The conversion efficiency of radio frequency energy is often less than 10%, which leads to the power consumption requirements for driving digital logic circuits or chips for calculation cannot be too high. Although with the improvement of the process and the optimization of the design have been enhanced, the number of calculations per microjoule energy can be used increases, but it still can't meet the complex calculations.

With the development of 5G systems, there is a need for 5G systems to support zero power consumption terminals to access the network in 3GPP standards. The main scenarios for zero power consumption terminal access to the network have the following characteristics: the environment is extreme and not suitable for ordinary terminal work, terminals that use very low power consumption and cost, and battery-free terminal. The zero power consumption communication systems can be used in wireless industrial induction networks, smart agriculture, smart warehousing and logistics, smart homes and other scenarios. The zero power consumption terminal can directly access the base station, or access to the base station through a relay device. The former is called direct mode and the latter is called indirect mode.

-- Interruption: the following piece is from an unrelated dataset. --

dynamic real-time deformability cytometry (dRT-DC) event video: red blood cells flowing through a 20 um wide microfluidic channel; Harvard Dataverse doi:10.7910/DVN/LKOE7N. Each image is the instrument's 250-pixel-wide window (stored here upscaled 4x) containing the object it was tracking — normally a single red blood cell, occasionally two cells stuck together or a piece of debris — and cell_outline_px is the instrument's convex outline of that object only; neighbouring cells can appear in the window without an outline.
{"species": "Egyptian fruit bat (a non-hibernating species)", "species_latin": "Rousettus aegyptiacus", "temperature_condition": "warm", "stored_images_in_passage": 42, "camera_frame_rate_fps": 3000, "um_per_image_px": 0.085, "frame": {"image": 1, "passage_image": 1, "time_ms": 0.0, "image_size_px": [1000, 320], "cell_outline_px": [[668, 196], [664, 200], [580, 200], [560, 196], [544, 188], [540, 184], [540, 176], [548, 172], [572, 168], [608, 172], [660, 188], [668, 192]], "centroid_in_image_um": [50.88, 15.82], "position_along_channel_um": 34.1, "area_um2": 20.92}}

Based on the energy source and usage mode of the zero power consumption terminal, the zero power consumption terminal can be classified into a passive zero power consumption terminal, a semi-passive zero power consumption terminal and an active zero power consumption terminal.

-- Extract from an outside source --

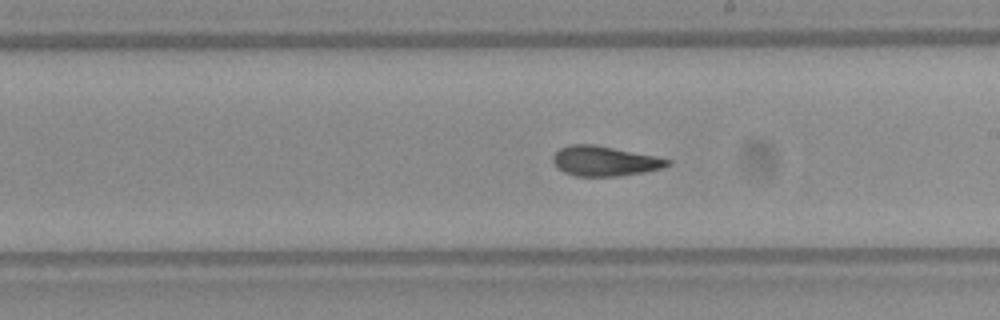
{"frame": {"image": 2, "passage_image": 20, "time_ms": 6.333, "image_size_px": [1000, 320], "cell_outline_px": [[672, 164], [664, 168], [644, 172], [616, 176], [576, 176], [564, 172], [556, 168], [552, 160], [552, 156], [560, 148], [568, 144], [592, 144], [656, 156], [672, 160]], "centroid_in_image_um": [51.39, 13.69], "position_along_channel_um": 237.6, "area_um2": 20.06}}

It can be seen that the passive zero power consumption terminal does not need an internal battery to drive neither the forward link nor the reverse link, and is a true zero power consumption terminal. The passive zero power consumption terminals do not require batteries, the radio frequency circuits and the baseband circuits are very simple, for example, they do not require a LNA, a power amplifier (PA), a crystal oscillator, a digital-to-analog converter (ADC) and other devices, therefore they have many advantages such as small size, light weight, very low price and long service life. The characteristics of the passive zero power consumption terminal may also be: no battery, obtain energy from the surrounding environment (such as radio waves, solar energy, wind energy, mechanical kinetic energy, etc.); no universal subscriber identity module (USIM). A certain amount of energy can also be stored through the surrounding environment, but the energy is very small, therefore the supported functional logic is much less than that of ordinary mobile phone terminals.

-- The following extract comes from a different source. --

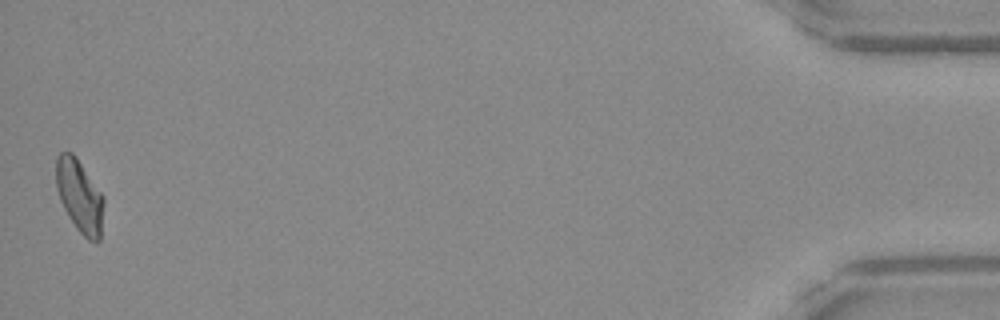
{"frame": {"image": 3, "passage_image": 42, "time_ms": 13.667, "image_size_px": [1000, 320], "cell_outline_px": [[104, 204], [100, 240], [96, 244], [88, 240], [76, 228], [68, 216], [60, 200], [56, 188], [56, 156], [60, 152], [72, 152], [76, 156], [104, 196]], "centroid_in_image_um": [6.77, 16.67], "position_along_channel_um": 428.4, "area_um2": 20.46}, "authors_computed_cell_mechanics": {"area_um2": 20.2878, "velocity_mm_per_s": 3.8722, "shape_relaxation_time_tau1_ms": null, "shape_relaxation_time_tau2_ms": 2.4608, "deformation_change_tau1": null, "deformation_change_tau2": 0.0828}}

It can be seen that the semi-passive zero power consumption terminal does not need an internal battery to drive neither the forward link nor the reverse link. Although the energy stored by the capacitor is used in operation, the energy comes from the radio energy collected by the energy harvesting module, therefore it is also a real zero power consumption terminal. The semi-passive zero power consumption terminal inherits many advantages of the passive zero power consumption terminal, therefore it has many advantages such as small size, light weight, very low price and long service life.

With reference to, different cases of a hybrid zero power consumption communication system based on cellular and/or sidelink communication are described in detail.

In case 1, the zero power consumption communication auxiliary powered and triggered by the intelligent terminal: the zero power consumption terminal is powered and triggered by intelligent terminals in the network, and the backscatter signal of the zero power consumption terminal is received by the base station. The energy supply, the trigger energy supply and the trigger operation of the intelligent terminal can be controlled by the base station through air interface signaling. In this case, the intelligent terminal may be the third device, and the intelligent terminal may be replaced with an auxiliary base station. That is, the third device sends a trigger signal to the zero power consumption terminal to activate and supply for the zero power consumption terminal. Furthermore, the zero power consumption terminal may transmit data to the base station.